• Task directions:
Write out the entries again exactly as they are given.

• Dataset content:

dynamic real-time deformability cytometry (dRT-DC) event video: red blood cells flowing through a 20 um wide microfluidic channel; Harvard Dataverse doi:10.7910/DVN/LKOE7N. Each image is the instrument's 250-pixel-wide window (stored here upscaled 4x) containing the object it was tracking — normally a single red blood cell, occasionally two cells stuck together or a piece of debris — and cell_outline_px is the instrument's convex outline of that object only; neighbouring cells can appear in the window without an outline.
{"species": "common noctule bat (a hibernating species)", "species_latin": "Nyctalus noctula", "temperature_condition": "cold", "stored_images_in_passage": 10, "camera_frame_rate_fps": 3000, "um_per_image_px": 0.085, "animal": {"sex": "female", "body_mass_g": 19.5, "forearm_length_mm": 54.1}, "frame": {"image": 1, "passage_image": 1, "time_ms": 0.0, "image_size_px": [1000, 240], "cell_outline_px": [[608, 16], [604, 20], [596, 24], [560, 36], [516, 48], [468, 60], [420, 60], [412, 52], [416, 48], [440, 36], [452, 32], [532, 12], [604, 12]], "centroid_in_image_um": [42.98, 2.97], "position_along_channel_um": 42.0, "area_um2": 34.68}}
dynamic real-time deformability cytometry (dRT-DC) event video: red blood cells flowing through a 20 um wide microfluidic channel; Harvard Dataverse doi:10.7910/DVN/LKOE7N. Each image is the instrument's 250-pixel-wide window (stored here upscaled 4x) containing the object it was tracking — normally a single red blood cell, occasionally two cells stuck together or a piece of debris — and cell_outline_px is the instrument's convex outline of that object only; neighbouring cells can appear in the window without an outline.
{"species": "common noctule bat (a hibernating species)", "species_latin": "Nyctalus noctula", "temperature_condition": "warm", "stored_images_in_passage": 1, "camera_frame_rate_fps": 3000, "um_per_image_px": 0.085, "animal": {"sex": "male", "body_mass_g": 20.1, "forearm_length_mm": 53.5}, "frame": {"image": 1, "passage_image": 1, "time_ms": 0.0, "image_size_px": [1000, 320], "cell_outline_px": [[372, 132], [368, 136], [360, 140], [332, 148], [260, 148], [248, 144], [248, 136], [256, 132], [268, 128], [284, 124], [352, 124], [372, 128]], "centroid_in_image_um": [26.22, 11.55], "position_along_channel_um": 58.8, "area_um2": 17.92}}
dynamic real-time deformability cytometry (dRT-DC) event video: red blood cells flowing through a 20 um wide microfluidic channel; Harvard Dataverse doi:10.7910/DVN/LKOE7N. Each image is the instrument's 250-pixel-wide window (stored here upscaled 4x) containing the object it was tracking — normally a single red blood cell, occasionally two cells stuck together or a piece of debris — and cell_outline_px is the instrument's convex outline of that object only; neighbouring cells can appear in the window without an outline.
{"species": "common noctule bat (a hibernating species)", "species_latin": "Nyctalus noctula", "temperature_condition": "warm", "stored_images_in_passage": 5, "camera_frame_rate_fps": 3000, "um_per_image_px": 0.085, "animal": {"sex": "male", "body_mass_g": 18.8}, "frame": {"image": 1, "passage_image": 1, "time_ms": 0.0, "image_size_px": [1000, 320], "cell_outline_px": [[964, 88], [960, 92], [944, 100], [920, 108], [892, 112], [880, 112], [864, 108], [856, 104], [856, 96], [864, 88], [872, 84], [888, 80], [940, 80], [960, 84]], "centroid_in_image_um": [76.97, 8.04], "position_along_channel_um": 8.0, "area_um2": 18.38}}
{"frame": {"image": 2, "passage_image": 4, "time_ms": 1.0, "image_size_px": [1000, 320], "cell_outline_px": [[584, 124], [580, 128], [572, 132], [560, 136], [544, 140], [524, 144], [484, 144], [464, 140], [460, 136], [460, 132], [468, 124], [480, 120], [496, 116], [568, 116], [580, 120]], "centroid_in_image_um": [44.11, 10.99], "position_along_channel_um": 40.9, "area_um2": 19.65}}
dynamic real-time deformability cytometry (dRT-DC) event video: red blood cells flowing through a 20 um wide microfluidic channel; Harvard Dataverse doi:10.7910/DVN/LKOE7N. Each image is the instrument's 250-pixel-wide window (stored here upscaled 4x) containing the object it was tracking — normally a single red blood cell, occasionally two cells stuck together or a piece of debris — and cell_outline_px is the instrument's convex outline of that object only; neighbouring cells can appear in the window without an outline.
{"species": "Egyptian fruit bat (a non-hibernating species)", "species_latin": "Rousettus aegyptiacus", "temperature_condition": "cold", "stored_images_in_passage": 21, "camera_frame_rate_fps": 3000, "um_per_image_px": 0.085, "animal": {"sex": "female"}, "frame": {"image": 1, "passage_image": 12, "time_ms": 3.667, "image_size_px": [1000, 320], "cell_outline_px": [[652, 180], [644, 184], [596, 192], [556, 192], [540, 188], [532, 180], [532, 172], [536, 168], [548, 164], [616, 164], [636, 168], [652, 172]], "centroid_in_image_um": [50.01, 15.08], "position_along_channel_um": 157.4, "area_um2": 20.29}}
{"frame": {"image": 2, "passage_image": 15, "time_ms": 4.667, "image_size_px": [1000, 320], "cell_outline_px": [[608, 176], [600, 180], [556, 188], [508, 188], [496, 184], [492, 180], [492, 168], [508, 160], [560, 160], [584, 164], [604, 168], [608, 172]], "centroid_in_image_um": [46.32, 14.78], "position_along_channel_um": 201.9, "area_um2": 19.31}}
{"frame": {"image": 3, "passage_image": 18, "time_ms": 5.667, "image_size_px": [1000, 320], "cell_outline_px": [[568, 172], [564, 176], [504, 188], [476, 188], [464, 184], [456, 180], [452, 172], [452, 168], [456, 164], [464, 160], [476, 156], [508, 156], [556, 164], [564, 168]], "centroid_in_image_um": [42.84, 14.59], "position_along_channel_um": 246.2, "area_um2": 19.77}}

• Solution for this task:
dynamic real-time deformability cytometry (dRT-DC) event video: red blood cells flowing through a 20 um wide microfluidic channel; Harvard Dataverse doi:10.7910/DVN/LKOE7N. Each image is the instrument's 250-pixel-wide window (stored here upscaled 4x) containing the object it was tracking — normally a single red blood cell, occasionally two cells stuck together or a piece of debris — and cell_outline_px is the instrument's convex outline of that object only; neighbouring cells can appear in the window without an outline.
{"species": "common noctule bat (a hibernating species)", "species_latin": "Nyctalus noctula", "temperature_condition": "cold", "stored_images_in_passage": 10, "camera_frame_rate_fps": 3000, "um_per_image_px": 0.085, "animal": {"sex": "female", "body_mass_g": 19.5, "forearm_length_mm": 54.1}, "frame": {"image": 1, "passage_image": 1, "time_ms": 0.0, "image_size_px": [1000, 240], "cell_outline_px": [[608, 16], [604, 20], [596, 24], [560, 36], [516, 48], [468, 60], [420, 60], [412, 52], [416, 48], [440, 36], [452, 32], [532, 12], [604, 12]], "centroid_in_image_um": [42.98, 2.97], "position_along_channel_um": 42.0, "area_um2": 34.68}}
dynamic real-time deformability cytometry (dRT-DC) event video: red blood cells flowing through a 20 um wide microfluidic channel; Harvard Dataverse doi:10.7910/DVN/LKOE7N. Each image is the instrument's 250-pixel-wide window (stored here upscaled 4x) containing the object it was tracking — normally a single red blood cell, occasionally two cells stuck together or a piece of debris — and cell_outline_px is the instrument's convex outline of that object only; neighbouring cells can appear in the window without an outline.
{"species": "common noctule bat (a hibernating species)", "species_latin": "Nyctalus noctula", "temperature_condition": "warm", "stored_images_in_passage": 1, "camera_frame_rate_fps": 3000, "um_per_image_px": 0.085, "animal": {"sex": "male", "body_mass_g": 20.1, "forearm_length_mm": 53.5}, "frame": {"image": 1, "passage_image": 1, "time_ms": 0.0, "image_size_px": [1000, 320], "cell_outline_px": [[372, 132], [368, 136], [360, 140], [332, 148], [260, 148], [248, 144], [248, 136], [256, 132], [268, 128], [284, 124], [352, 124], [372, 128]], "centroid_in_image_um": [26.22, 11.55], "position_along_channel_um": 58.8, "area_um2": 17.92}}
dynamic real-time deformability cytometry (dRT-DC) event video: red blood cells flowing through a 20 um wide microfluidic channel; Harvard Dataverse doi:10.7910/DVN/LKOE7N. Each image is the instrument's 250-pixel-wide window (stored here upscaled 4x) containing the object it was tracking — normally a single red blood cell, occasionally two cells stuck together or a piece of debris — and cell_outline_px is the instrument's convex outline of that object only; neighbouring cells can appear in the window without an outline.
{"species": "common noctule bat (a hibernating species)", "species_latin": "Nyctalus noctula", "temperature_condition": "warm", "stored_images_in_passage": 5, "camera_frame_rate_fps": 3000, "um_per_image_px": 0.085, "animal": {"sex": "male", "body_mass_g": 18.8}, "frame": {"image": 1, "passage_image": 1, "time_ms": 0.0, "image_size_px": [1000, 320], "cell_outline_px": [[964, 88], [960, 92], [944, 100], [920, 108], [892, 112], [880, 112], [864, 108], [856, 104], [856, 96], [864, 88], [872, 84], [888, 80], [940, 80], [960, 84]], "centroid_in_image_um": [76.97, 8.04], "position_along_channel_um": 8.0, "area_um2": 18.38}}
{"frame": {"image": 2, "passage_image": 4, "time_ms": 1.0, "image_size_px": [1000, 320], "cell_outline_px": [[584, 124], [580, 128], [572, 132], [560, 136], [544, 140], [524, 144], [484, 144], [464, 140], [460, 136], [460, 132], [468, 124], [480, 120], [496, 116], [568, 116], [580, 120]], "centroid_in_image_um": [44.11, 10.99], "position_along_channel_um": 40.9, "area_um2": 19.65}}
dynamic real-time deformability cytometry (dRT-DC) event video: red blood cells flowing through a 20 um wide microfluidic channel; Harvard Dataverse doi:10.7910/DVN/LKOE7N. Each image is the instrument's 250-pixel-wide window (stored here upscaled 4x) containing the object it was tracking — normally a single red blood cell, occasionally two cells stuck together or a piece of debris — and cell_outline_px is the instrument's convex outline of that object only; neighbouring cells can appear in the window without an outline.
{"species": "Egyptian fruit bat (a non-hibernating species)", "species_latin": "Rousettus aegyptiacus", "temperature_condition": "cold", "stored_images_in_passage": 21, "camera_frame_rate_fps": 3000, "um_per_image_px": 0.085, "animal": {"sex": "female"}, "frame": {"image": 1, "passage_image": 12, "time_ms": 3.667, "image_size_px": [1000, 320], "cell_outline_px": [[652, 180], [644, 184], [596, 192], [556, 192], [540, 188], [532, 180], [532, 172], [536, 168], [548, 164], [616, 164], [636, 168], [652, 172]], "centroid_in_image_um": [50.01, 15.08], "position_along_channel_um": 157.4, "area_um2": 20.29}}
{"frame": {"image": 2, "passage_image": 15, "time_ms": 4.667, "image_size_px": [1000, 320], "cell_outline_px": [[608, 176], [600, 180], [556, 188], [508, 188], [496, 184], [492, 180], [492, 168], [508, 160], [560, 160], [584, 164], [604, 168], [608, 172]], "centroid_in_image_um": [46.32, 14.78], "position_along_channel_um": 201.9, "area_um2": 19.31}}
{"frame": {"image": 3, "passage_image": 18, "time_ms": 5.667, "image_size_px": [1000, 320], "cell_outline_px": [[568, 172], [564, 176], [504, 188], [476, 188], [464, 184], [456, 180], [452, 172], [452, 168], [456, 164], [464, 160], [476, 156], [508, 156], [556, 164], [564, 168]], "centroid_in_image_um": [42.84, 14.59], "position_along_channel_um": 246.2, "area_um2": 19.77}}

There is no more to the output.